Please go line by line through the material and copy each one containing the word "sobre".

[Material shown]:
━━━━━━━━━━━━━━━━━━━━━━━━━━━━━━

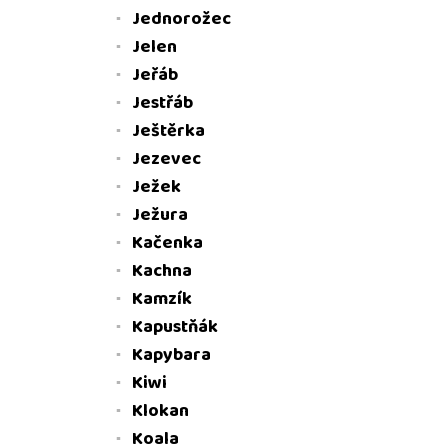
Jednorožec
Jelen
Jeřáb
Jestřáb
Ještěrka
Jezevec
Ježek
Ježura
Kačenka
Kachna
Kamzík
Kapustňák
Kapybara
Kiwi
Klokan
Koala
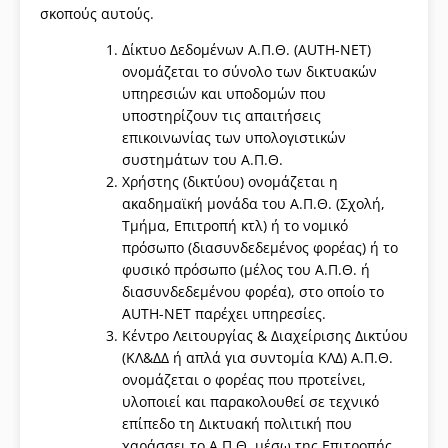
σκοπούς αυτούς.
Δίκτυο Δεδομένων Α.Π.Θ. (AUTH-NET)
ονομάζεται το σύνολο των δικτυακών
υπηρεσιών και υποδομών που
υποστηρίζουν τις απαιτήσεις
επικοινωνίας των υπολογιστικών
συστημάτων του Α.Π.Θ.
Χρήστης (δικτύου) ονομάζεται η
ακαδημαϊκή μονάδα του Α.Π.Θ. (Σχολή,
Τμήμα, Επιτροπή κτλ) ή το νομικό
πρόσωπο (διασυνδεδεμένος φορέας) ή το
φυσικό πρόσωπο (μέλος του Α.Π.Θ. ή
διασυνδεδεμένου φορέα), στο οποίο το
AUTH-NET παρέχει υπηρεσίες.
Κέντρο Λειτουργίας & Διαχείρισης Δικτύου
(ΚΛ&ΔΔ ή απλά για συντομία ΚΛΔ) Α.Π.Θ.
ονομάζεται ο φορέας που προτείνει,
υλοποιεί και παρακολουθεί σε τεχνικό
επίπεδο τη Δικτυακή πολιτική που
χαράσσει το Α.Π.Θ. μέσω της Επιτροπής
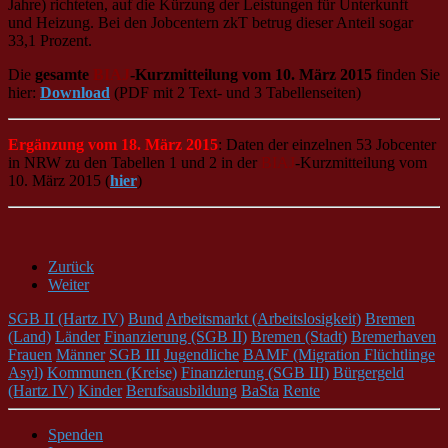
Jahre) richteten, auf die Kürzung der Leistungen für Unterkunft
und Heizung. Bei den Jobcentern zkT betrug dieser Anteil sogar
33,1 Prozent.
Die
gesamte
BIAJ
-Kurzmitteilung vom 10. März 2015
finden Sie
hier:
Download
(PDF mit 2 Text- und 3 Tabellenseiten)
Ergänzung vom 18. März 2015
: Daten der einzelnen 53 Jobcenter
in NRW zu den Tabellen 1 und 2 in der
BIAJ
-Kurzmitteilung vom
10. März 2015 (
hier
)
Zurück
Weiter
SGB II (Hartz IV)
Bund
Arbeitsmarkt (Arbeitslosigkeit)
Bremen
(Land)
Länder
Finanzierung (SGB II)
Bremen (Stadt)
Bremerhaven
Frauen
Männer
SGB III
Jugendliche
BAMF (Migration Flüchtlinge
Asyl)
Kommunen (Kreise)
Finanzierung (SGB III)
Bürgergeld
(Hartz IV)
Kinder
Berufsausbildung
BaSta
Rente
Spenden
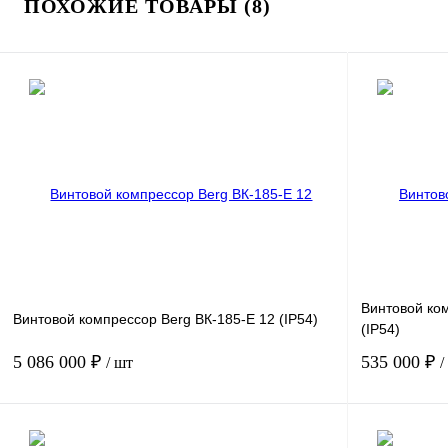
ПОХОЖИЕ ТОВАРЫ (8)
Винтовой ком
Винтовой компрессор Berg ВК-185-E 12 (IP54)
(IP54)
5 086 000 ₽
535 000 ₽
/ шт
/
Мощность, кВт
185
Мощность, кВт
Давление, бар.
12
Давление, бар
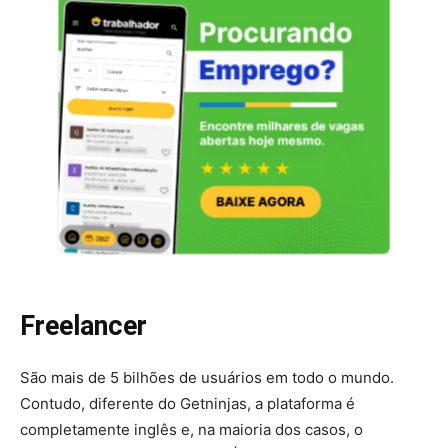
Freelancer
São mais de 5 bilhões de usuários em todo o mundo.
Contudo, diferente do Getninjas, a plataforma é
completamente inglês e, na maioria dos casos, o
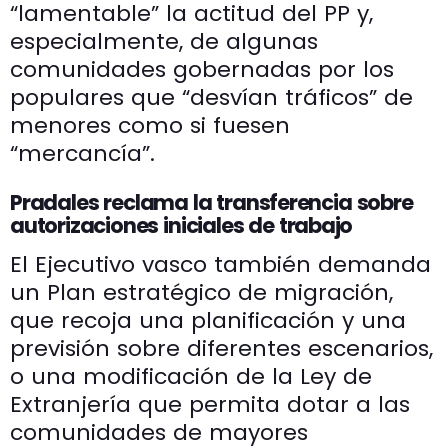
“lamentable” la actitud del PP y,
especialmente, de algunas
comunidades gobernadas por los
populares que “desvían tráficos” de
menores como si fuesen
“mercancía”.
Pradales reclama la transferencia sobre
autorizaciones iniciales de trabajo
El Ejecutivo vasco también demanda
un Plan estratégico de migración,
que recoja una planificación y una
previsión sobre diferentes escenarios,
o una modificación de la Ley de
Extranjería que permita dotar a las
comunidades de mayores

━━━━━━━━━━━━━━━━━━━━━━━━━━━━━━

[Task response]:
Pradales reclama la transferencia sobre
previsión sobre diferentes escenarios,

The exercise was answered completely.